Requirement 1 -> Could you rewrite the taxonomy entries below, changing "kingdom" to "regnum" and leaving everything else as it is? Omit the pictures from your answer.
[BEGIN Text block]
Pepsi is arguably the most outstanding competitor for Coca-Cola. Their competition has been ongoing for decades, and their products are also relatively similar in terms of ingredients and taste. They have both invested in soda and non-soda soft drinks. Pepsi too has invested outside the soft drinks industry through some popular snacks brands. To this end, Coca-Cola has not diversified as much, which leaves it exposed if the market goes against the soda industry.
The Coca-Cola Company has invested a lot in creating a brand well-known all over the world. A new entrant coming in to reach such a position is a monumental task that would require massive financial investment and strategic marketing. It is quite rare that such a situation would occur.
However, new entrants could come in with a different strategy in which Coca-Cola falls short and invest in health products with respect to soft-drinks. Even though one such entrant would be inadequate to challenge Coca-Cola, several of them would be quite a challenge for Coca-Cola (Kukalis, 2009).
The company is big in size and operations which means it has several contracts with multiple suppliers. The cost of operations is often affected by the price of various commodities such as sugar. The company has limited control over such factors. Due to the management of the company, the company is able to make contracts with suppliers which secure the prices of some raw materials. Therefore, the bargaining power of suppliers has a moderate effect on the operations of the company.
The soft drinks market is elastic to price which means that the consumers of Coca-Cola are sensitive to price changes. The company tries to keep the price at the optimal level, but the challenge is that it does not sell directly to the buyers. Selling through distributors leaves limited room for them to dictate the price that retailers charge for their products. Therefore, Coca-Cola has to sell its products at a price low enough to accommodate the fluctuations of cost for retailers and distributors, and this affects their profitability (Dobbs, 2014).
Key financial ratios are evaluated to examine the financial strength of the company. The primary areas for assessing financial performance include the return on equity, profitability ratio, and liquidity ratio. The five-year net profit margin is approximately 17% which is above the industrial average at 12%. The five year average of the return on equity is about 25% which is slightly below the industrial average at 27%. The total debt to equity ratio is approximately 225% which is slightly below the industrial average at 228%. The ratios show a relative financial health of the company (Tracy, 2015).
Coca-Cola has a robust marketing that has been instrumental in the success of the brand. For instance, the company makes customized advertisements for every region or market segment. This shows a high level of cultural competence which has played a prominent role in endearing the Coca-Cola brand to many people around the globe.
The process of hiring in Coca-Cola is usually merit-based which has enabled the company put together a highly competent, creative and innovative team that has steered the company above its rivals for decades. The company has a broad range of incentive programs aimed at motivating its employees and increasing job satisfaction. This helps to attract and retain top talents in the company.
The company has sophisticated operations with the most extensive franchising model in the world. Coca-Cola has licensed several bottlers around the world to produce its products under its brand. This operating model has helped to widen the scope of distribution to the widest area possible. Franchising is a cheaper alternative to production as compared to building factories from scratch.
[END Text block]
[BEGIN Input for this task]
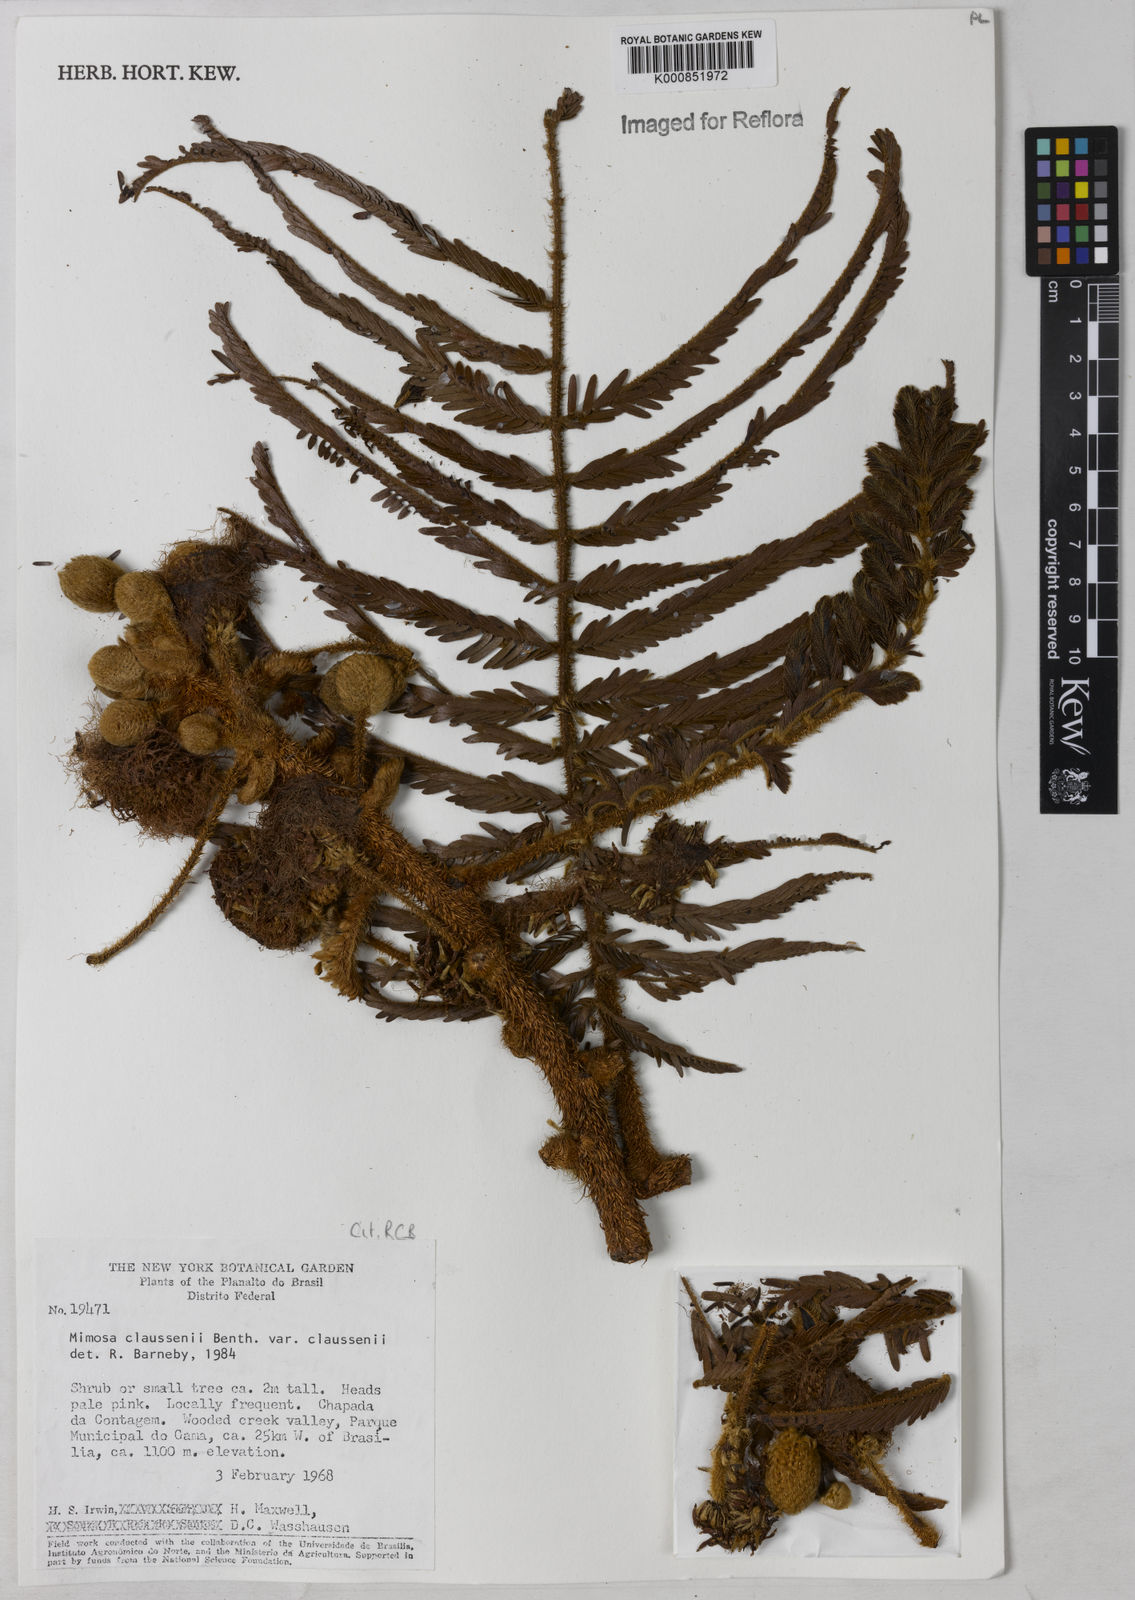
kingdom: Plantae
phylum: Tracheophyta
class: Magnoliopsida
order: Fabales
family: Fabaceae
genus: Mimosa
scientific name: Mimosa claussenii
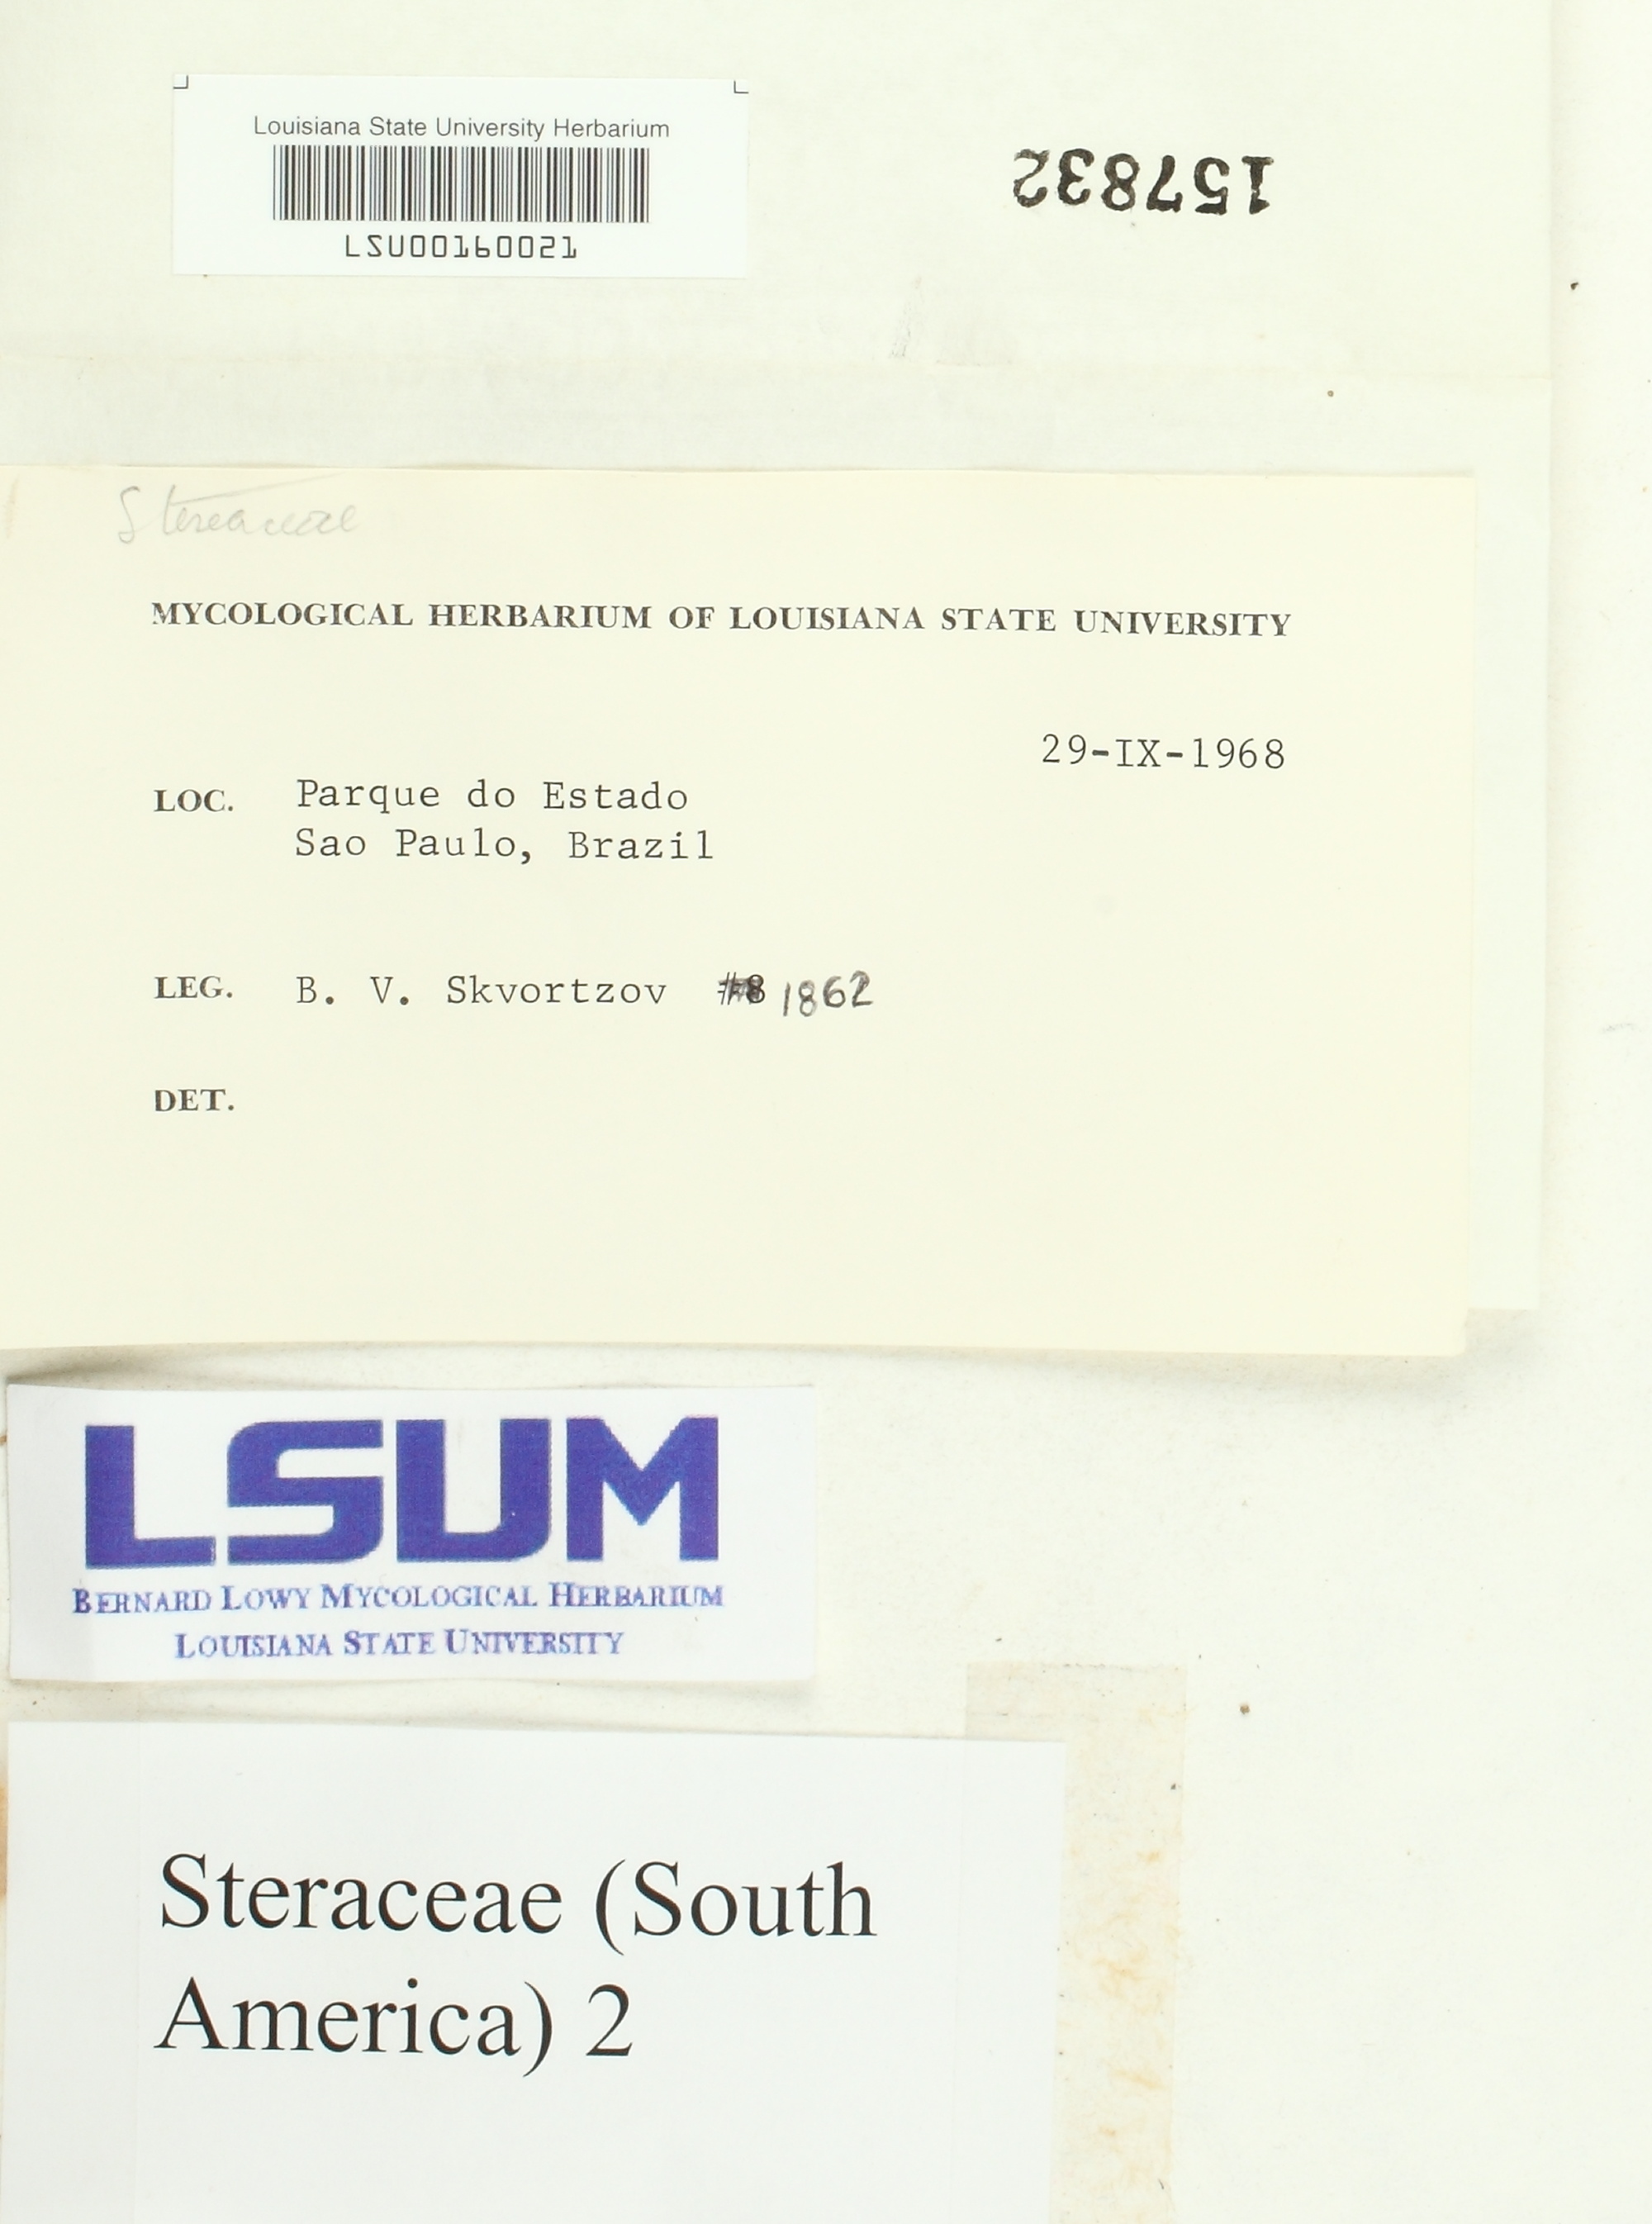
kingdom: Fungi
[END Input for this task]
Requirement 2 ->
Answer these about the Coca-Cola analysis:
(a) What is the company's five-year net profit margin, and what is the industrial average?
(b) What kind of advertisements does the company make for each region or market segment?
(c) On what basis does Coca-Cola usually hire?

Exercise solution 1 ->
regnum: Plantae
phylum: Tracheophyta
class: Magnoliopsida
order: Fabales
family: Fabaceae
genus: Mimosa
scientific name: Mimosa claussenii
regnum: Fungi

Exercise solution 2 ->
(a) About 17%, against an industrial average of 12%.
(b) Customized advertisements.
(c) Merit.